Sure. In the third quarter of 2018, our shipments declined 1%, but in the fourth quarter of 2018, they increased nearly 5%. So yes, as we move into the fourth quarter of 2019, we are facing tougher comparisons. The factors that we believe impacted last year's fourth quarter, positive trends included increased shipments driven by the impending tariffs that really accelerated I think business levels into the fourth quarter of 2018. And then we also had a competitor's work stoppage that was an influence in fourth quarter of 2018.

As a result of these comparisons in the weakening industrial manufacturing environment that we've been talking about already on this call, we are experiencing shipment declines and that is really illustrated by the 7% shipment decline that we're seeing in October.

David Humphrey -- Vice President of Investor Relations

Okay. We had several questions on how we would we react if the operating conditions continue to deteriorate? How much capacity can you cut? And what are some areas you could focus on to reduce cost in a lot of a weaker freight environment?

Given instruction A
Reproduce the lines of the entries verbatim, starting at the line containing "collection date: 1939-03-22" and ending at the line containing "name author: Sm.".

Exercise input
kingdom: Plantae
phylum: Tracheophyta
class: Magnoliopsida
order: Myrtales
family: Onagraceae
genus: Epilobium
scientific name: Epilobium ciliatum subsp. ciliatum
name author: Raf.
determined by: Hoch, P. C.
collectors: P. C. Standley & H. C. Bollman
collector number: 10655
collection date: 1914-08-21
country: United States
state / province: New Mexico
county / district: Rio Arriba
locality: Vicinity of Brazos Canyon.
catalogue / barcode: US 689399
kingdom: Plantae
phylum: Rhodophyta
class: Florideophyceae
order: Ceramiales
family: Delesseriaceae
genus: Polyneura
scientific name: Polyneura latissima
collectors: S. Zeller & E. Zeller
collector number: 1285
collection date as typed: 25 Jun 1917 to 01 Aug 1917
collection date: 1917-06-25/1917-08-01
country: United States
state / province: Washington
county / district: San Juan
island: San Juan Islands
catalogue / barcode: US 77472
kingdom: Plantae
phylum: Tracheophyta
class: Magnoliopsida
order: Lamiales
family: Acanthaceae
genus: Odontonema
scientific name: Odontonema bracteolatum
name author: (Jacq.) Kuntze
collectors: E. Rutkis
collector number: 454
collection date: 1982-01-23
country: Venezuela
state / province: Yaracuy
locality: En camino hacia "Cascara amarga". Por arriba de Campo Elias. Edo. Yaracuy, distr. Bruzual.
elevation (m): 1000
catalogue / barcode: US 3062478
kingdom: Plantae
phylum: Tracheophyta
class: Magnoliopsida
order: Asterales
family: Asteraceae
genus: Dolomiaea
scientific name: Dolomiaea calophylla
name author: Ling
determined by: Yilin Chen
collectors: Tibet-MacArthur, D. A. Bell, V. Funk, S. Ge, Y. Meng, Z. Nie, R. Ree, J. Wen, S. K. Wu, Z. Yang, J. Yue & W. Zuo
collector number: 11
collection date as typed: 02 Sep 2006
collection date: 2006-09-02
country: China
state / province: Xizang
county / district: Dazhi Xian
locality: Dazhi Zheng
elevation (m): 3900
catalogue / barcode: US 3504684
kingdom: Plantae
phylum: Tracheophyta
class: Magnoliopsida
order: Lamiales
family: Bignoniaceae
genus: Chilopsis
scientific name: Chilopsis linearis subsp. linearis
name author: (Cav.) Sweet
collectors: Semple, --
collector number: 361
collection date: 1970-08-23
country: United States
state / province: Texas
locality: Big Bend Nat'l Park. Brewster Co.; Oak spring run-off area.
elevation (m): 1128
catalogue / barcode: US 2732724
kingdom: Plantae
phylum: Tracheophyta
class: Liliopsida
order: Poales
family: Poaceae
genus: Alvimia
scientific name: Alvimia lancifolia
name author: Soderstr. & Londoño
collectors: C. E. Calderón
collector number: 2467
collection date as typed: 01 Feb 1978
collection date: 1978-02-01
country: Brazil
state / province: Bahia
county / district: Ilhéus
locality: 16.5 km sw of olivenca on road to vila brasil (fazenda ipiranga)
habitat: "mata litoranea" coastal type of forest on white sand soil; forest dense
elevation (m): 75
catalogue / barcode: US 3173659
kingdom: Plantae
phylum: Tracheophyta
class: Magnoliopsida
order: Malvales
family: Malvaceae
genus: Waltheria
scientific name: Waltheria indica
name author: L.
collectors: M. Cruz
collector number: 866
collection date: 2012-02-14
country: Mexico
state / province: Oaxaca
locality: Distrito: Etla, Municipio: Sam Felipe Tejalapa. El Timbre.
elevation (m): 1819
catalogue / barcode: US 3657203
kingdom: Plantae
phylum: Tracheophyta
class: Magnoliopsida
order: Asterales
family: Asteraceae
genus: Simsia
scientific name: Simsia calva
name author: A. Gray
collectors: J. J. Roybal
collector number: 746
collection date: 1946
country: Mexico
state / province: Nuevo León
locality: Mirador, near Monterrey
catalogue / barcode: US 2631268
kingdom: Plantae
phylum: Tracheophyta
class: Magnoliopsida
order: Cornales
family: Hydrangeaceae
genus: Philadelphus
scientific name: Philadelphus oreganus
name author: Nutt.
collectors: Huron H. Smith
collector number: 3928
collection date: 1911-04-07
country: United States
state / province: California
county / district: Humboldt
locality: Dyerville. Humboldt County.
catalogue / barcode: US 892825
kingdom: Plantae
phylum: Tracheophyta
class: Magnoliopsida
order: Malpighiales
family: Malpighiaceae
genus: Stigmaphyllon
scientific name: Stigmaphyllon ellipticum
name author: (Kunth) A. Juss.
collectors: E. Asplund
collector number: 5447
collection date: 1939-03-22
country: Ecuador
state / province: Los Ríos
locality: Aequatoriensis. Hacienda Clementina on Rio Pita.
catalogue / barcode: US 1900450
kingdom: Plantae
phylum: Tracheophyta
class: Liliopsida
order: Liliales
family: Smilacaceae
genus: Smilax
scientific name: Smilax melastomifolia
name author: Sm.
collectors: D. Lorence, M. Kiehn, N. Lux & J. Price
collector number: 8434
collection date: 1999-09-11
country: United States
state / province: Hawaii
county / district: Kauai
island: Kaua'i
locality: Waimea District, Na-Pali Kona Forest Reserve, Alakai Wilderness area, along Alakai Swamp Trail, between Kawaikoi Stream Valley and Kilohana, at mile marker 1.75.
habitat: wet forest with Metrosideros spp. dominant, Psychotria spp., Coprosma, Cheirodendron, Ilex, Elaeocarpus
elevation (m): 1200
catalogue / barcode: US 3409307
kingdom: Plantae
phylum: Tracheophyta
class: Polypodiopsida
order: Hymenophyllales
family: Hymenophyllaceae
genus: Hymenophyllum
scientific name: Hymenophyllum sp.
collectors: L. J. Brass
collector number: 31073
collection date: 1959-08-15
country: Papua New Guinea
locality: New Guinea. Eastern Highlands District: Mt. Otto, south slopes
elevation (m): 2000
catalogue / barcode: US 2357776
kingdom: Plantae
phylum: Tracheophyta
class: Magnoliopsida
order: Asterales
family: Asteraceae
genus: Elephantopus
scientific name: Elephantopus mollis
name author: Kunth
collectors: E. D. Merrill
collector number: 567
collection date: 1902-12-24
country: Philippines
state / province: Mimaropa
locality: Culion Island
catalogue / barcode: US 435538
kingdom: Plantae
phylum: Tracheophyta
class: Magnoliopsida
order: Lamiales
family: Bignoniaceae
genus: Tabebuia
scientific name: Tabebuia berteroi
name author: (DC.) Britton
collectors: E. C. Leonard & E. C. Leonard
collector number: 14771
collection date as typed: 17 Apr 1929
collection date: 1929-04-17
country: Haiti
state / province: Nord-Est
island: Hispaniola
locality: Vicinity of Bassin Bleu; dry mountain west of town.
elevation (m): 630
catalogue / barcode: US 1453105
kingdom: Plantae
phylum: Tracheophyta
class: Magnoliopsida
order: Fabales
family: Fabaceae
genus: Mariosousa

Given instruction B
Answer the following from the call transcript:
(i) By what percentage did shipments change in the third quarter of 2018?
(ii) What shipment decline is reported for October?
(iii) What title is given for David Humphrey?

Exercise output A
collection date: 1939-03-22
country: Ecuador
state / province: Los Ríos
locality: Aequatoriensis. Hacienda Clementina on Rio Pita.
catalogue / barcode: US 1900450
kingdom: Plantae
phylum: Tracheophyta
class: Liliopsida
order: Liliales
family: Smilacaceae
genus: Smilax
scientific name: Smilax melastomifolia
name author: Sm.

Exercise output B
(i) They declined 1%.
(ii) A 7% decline.
(iii) Vice President of Investor Relations.